The patient-centered medical home model promotes using a team approach to responding quickly and knowledgeably to such inquiries, supported by a patient portal and secure e-mail communication. But today, most people do not receive primary care in practices organized in this way.  Further, a significant percent of prescriptions are written by specialists who lack support and incentives to address this concern.

Why raise this issue?

Because it is a good illustration of how advances in health care simultaneously promise better outcomes for us (so many new drugs that can do so much more!) while demanding more from us (managing side effects, complicated dosing regimens and potential drug interactions!).  To realize the potential benefit of all the new prescription medications now available, we need to invest more time and energy in figuring out which ones can do the job, given the trade-offs of effectiveness, side effects, interactions and expense.  Obviously, we can’t make these calculations alone; we need the ongoing help of our clinicians to do so.  But our clinicians have yet to realize the extent to which these additional choices of medications require more and different conversations with us than they are used to or prepared for.

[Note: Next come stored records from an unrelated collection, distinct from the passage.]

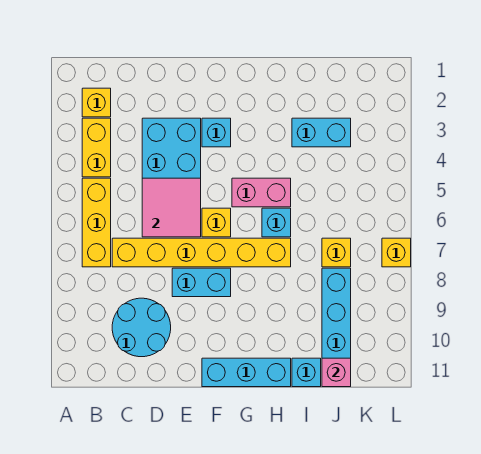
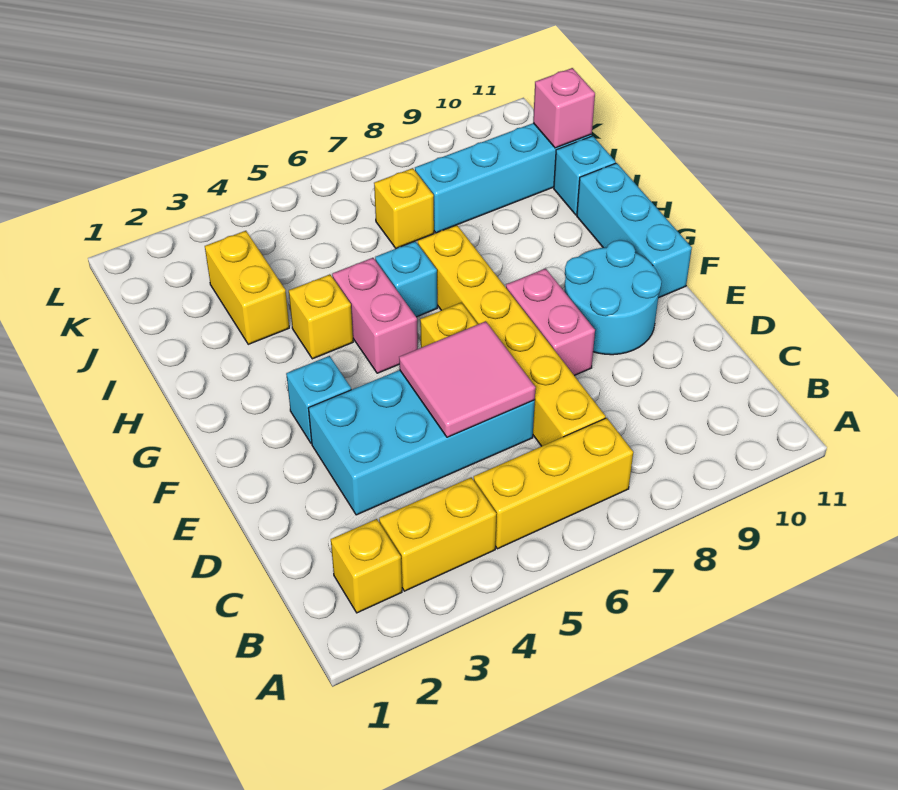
cyan 2x2 round brick [112,298,171,357] -> cyan 2x2 round brick moved to [564,240,662,355]
cyan 1x2 brick [172,268,231,297] -> pink 1x2 brick [506,269,595,376]
cyan 1x2 brick [292,118,351,147] -> yellow 1x2 brick [205,231,289,344]
yellow 1x1 brick [382,238,411,267] -> yellow 1x1 brick moved to [289,274,353,359]

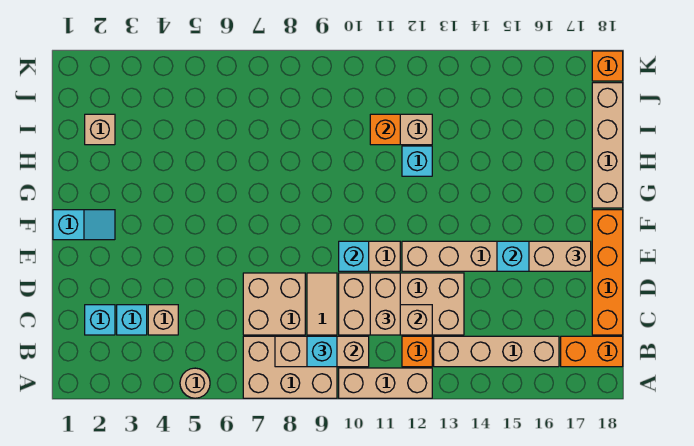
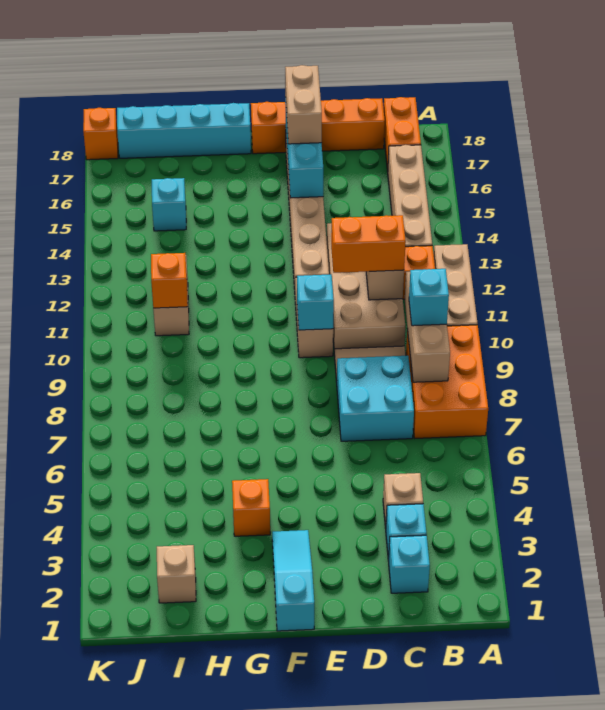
tan 1x1 round brick [180,368,210,398] -> none
tan 2x3 brick [243,336,337,398] -> orange 2x3 brick [406,325,488,438]
tan 2x2 brick [243,273,305,335] -> cyan 2x2 brick [337,356,414,441]
tan 1x2 brick [370,273,400,335] -> orange 1x2 brick [331,215,406,273]
cyan 1x2 slope [53,210,115,240] -> cyan 1x3 slope [272,530,314,631]
none -> orange 1x1 brick [232,479,270,536]
tan 1x4 brick [592,83,623,208] -> cyan 1x4 brick [117,103,251,158]
cyan 1x1 brick [402,146,432,176] -> cyan 1x1 brick moved to [152,178,186,231]

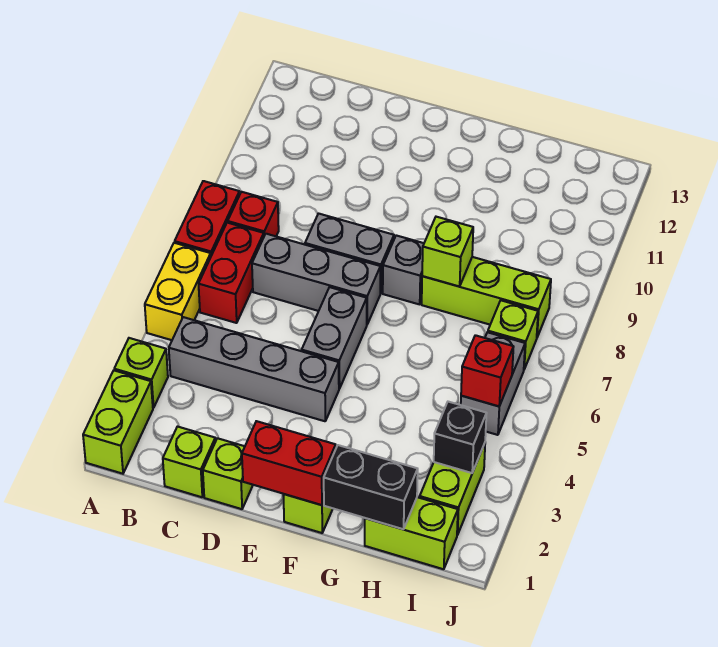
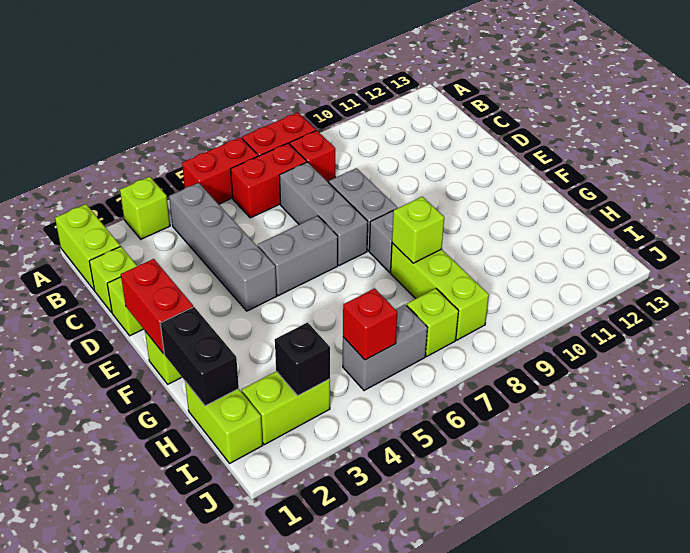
lime 1x2 brick [83,371,153,474] -> lime 1x2 brick turned to [55,204,120,290]
yellow 1x2 brick [145,243,211,340] -> red 1x2 brick [182,137,258,204]

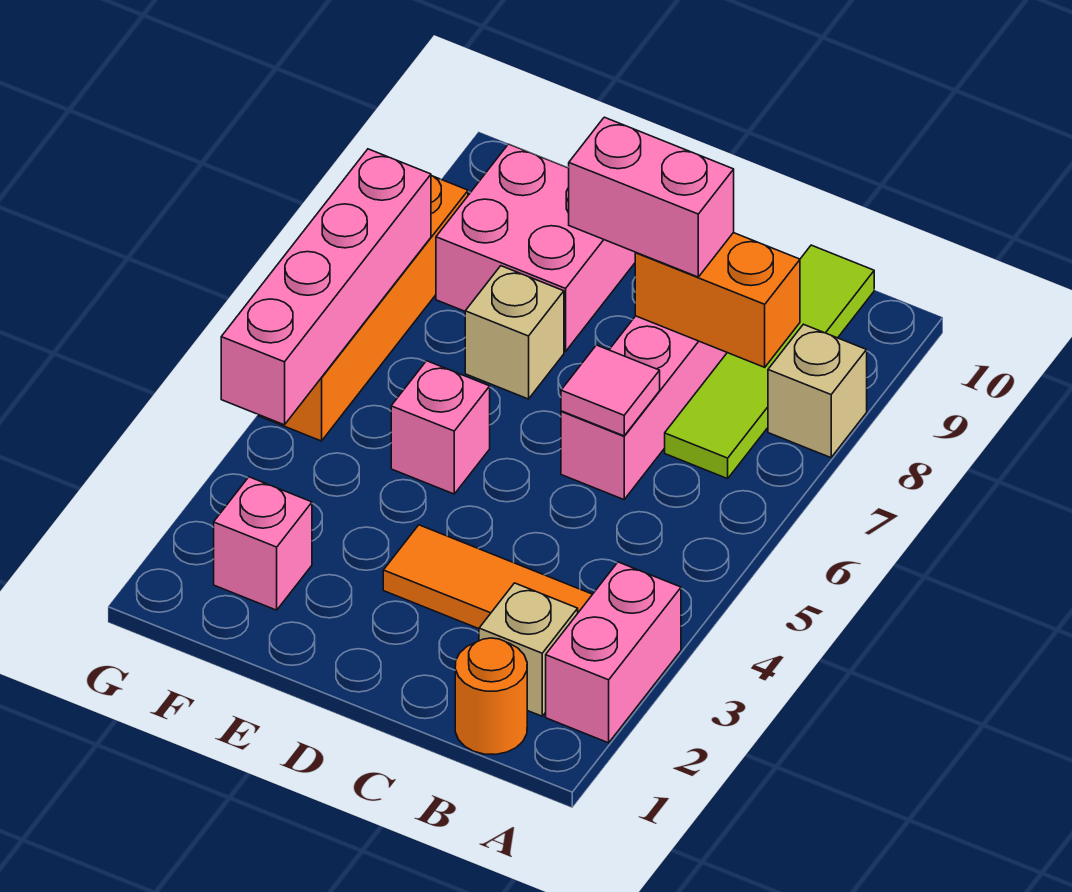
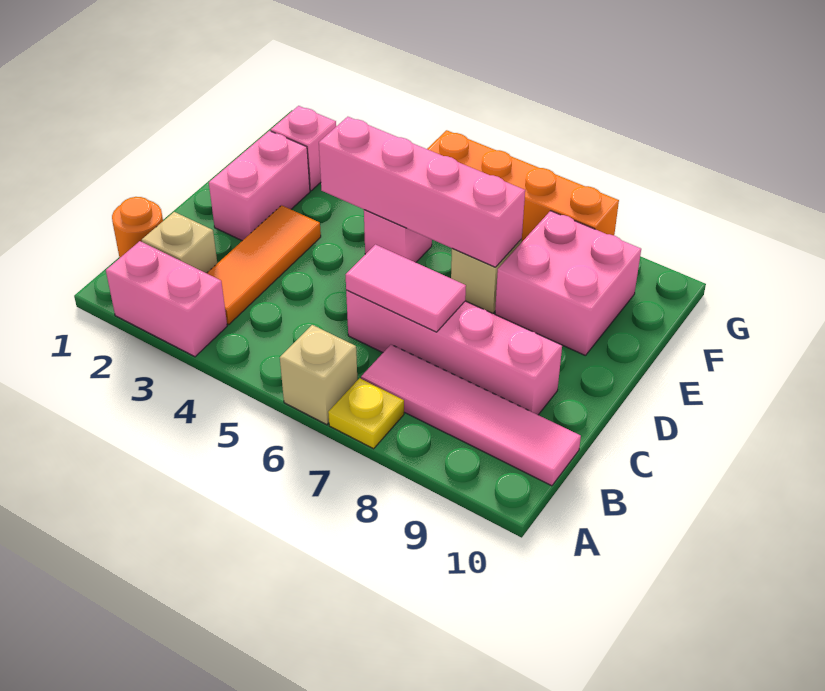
none -> yellow 1x1 plate [328,378,404,449]
tan 1x1 brick [768,324,867,458] -> tan 1x1 brick moved to [280,325,357,425]
lime 1x4 tile [665,245,874,479] -> pink 1x4 tile [361,345,581,486]
orange 1x2 brick [635,233,800,367] -> none
pink 1x1 tile [561,345,660,436] -> pink 1x2 tile [345,245,466,332]
pink 1x2 brick [569,117,734,277] -> pink 1x2 brick moved to [209,131,310,241]
pink 1x4 brick [221,149,431,425] -> pink 1x4 brick moved to [319,117,525,267]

This example also illustrates a slow leak in resources – money and time: ours, our clinicians’, our employers and our hospitals.  This slow leak is one of many that undermine the potential of the nation’s investment in health care to reach its potential in improved outcomes.

And for us patients and families particularly, it tells a true story about how our efforts to use the tools of health care to live our lives free of suffering are thwarted by a mindset that equates compliance with engagement and inadvertently prevents the kind of collaboration that will give us the best shot at doing so.